◆ **Aim of the exercise**
Within the material below, filter for lines that hold the word "right".

◆ **Given material**
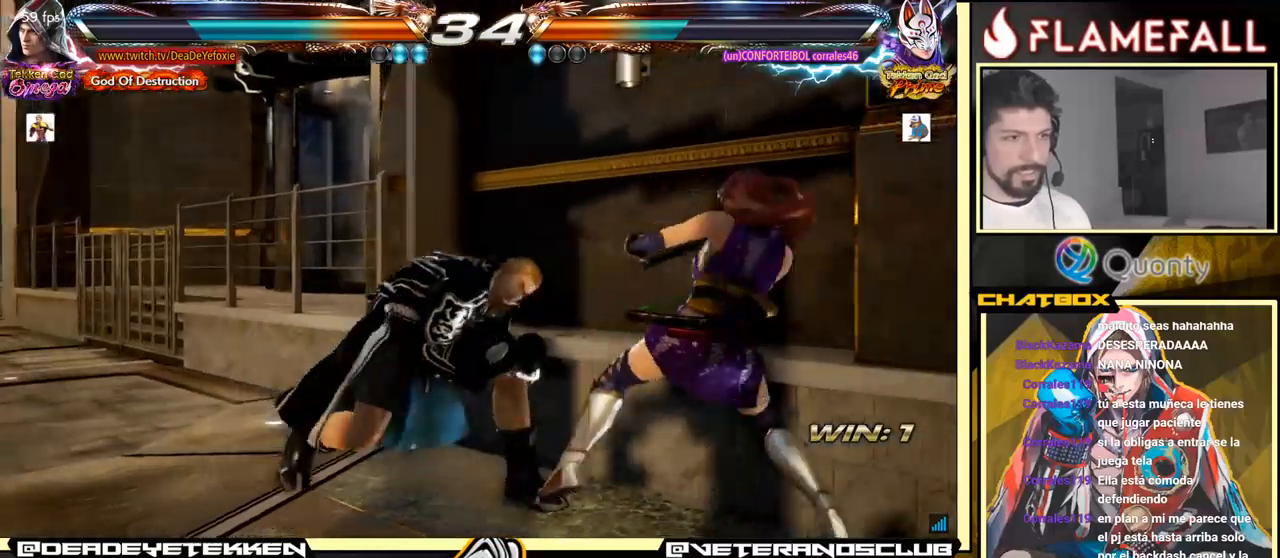
{"buttons": ["A", "Y"], "left_stick": "right", "events": [[367, "Y", "down"], [467, "Y", "up"], [500, "Y", "down"]]}
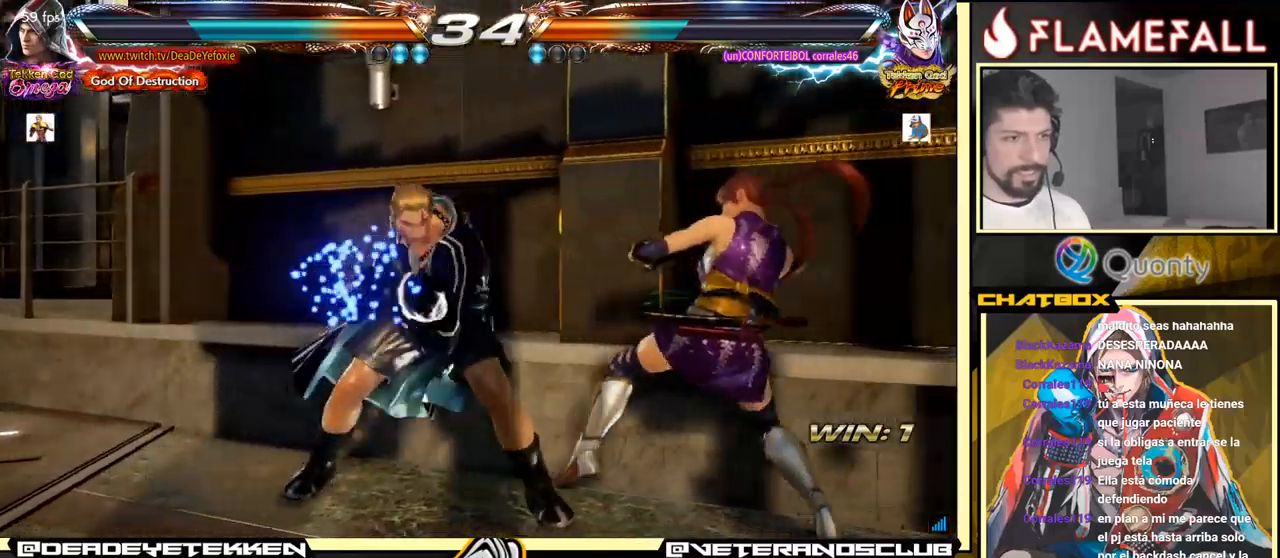
{"buttons": ["A", "Y"], "left_stick": "right", "events": [[100, "Y", "up"], [167, "Y", "down"], [217, "Y", "up"], [300, "Y", "down"], [333, "Y", "up"], [400, "Y", "down"], [450, "Y", "up"], [500, "Y", "down"]]}
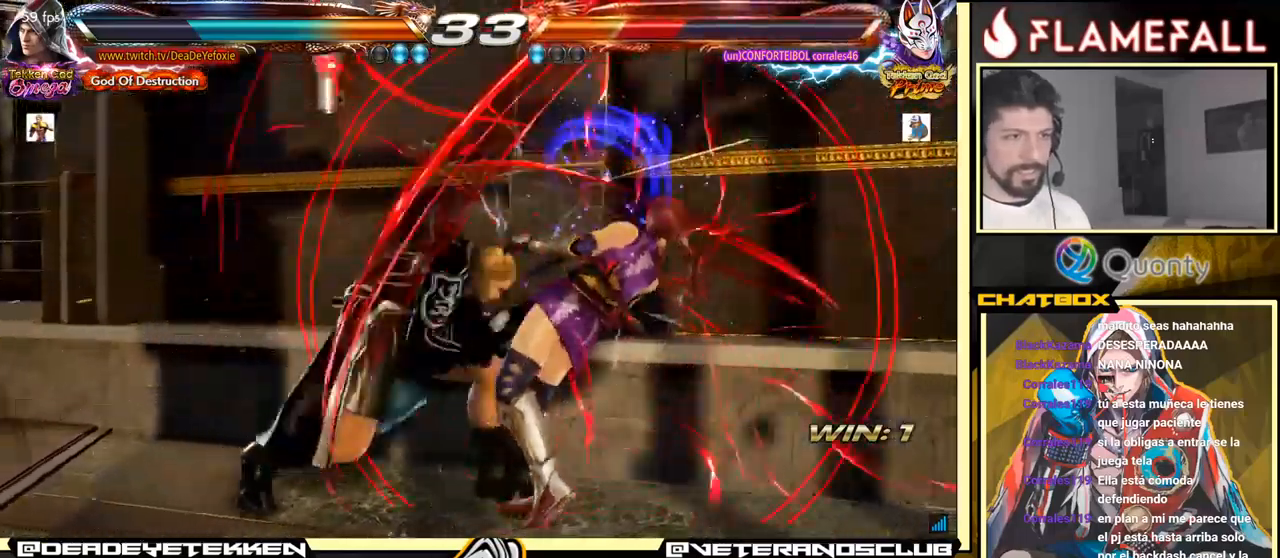
{"buttons": [], "left_stick": "down-left", "events": [[50, "Y", "up"], [100, "A", "up"], [167, "left_stick", "down-left"]]}
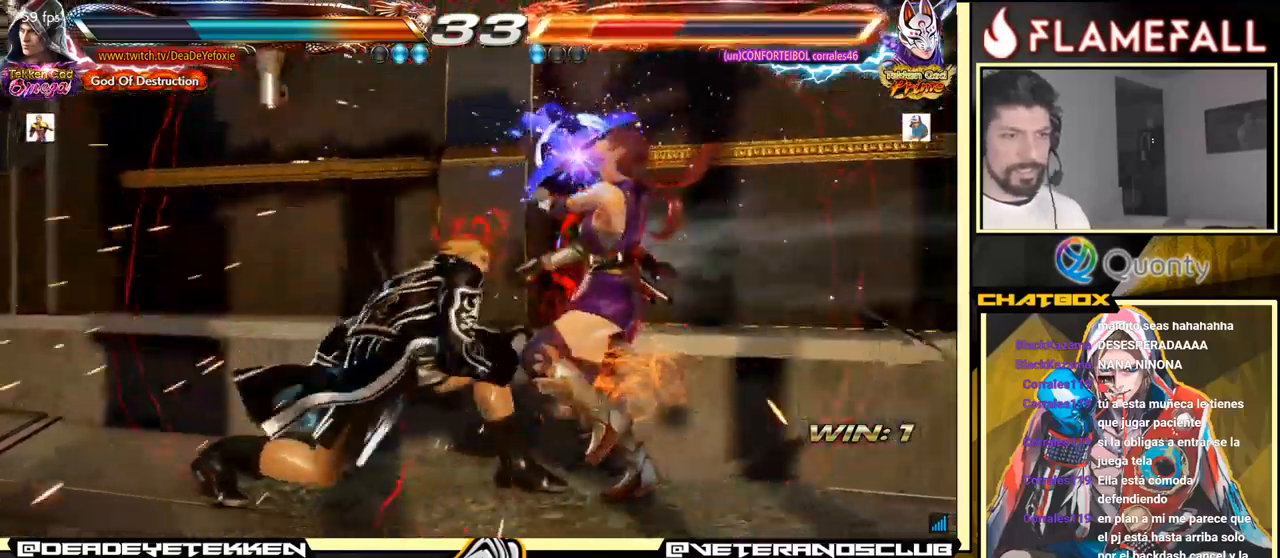
{"buttons": ["A"], "left_stick": "down", "events": [[150, "left_stick", "right"], [383, "left_stick", "down"], [483, "A", "down"]]}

◆ **Solution to this exercise**
{"buttons": ["A", "Y"], "left_stick": "right", "events": [[367, "Y", "down"], [467, "Y", "up"], [500, "Y", "down"]]}
{"buttons": ["A", "Y"], "left_stick": "right", "events": [[100, "Y", "up"], [167, "Y", "down"], [217, "Y", "up"], [300, "Y", "down"], [333, "Y", "up"], [400, "Y", "down"], [450, "Y", "up"], [500, "Y", "down"]]}
{"buttons": ["A"], "left_stick": "down", "events": [[150, "left_stick", "right"], [383, "left_stick", "down"], [483, "A", "down"]]}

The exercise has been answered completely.